Ein internationales Insolvenrecht wird es so schnell nicht geben

Der Schuldenreport gibt keine Antwort auf die Frage, was kurzfristig getan werden kann, um unmittelbar drohende Staatsbankrotte abzuwenden. Das von erlassjahr.de seit Jahren geforderte internationale Insolvenzverfahren wird es in absehbarer Zeit nicht geben. Die Alternative dürfte am Ende deshalb heißen: Bedrohte Staaten werden zahlungsunfähig oder mit schnell mobilisiertem frischem Geld über Wasser gehalten.
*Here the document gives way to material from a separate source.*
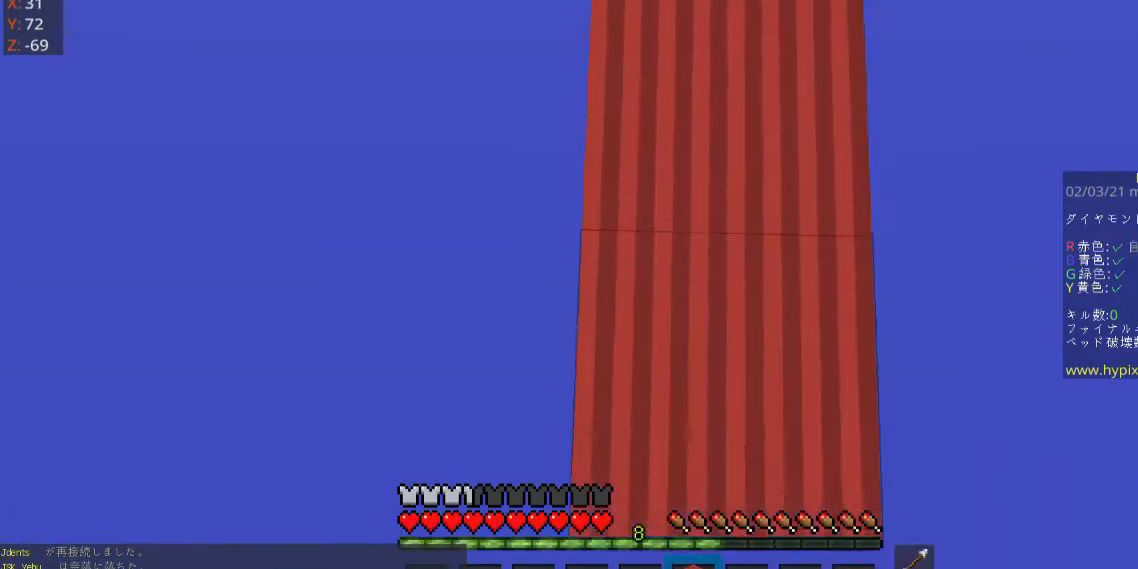
{"keys": ["s"], "mouse": [], "events": [[133, "mouse_right", "up"]]}
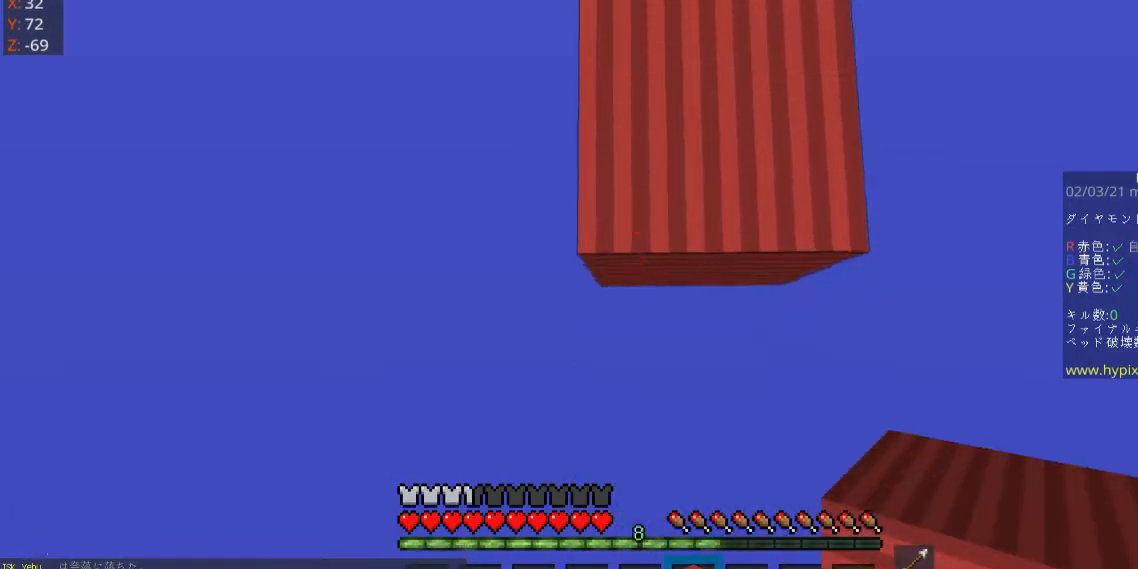
{"keys": ["s"], "mouse": [], "events": [[67, "mouse_right", "down"], [267, "mouse_right", "up"]]}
Dies freilich in einer Situation, in der die Geberländer selbst mit der Finanz- und Wirtschaftskrise beschäftigt sind. Via Weltbank stünden „zu günstigen Konditionen" Kredite von 100 Milliarden US-Dollar für die Entwicklungsländer zur Verfügung, versucht das deutsche Entwicklungsministerium zu beruhigen.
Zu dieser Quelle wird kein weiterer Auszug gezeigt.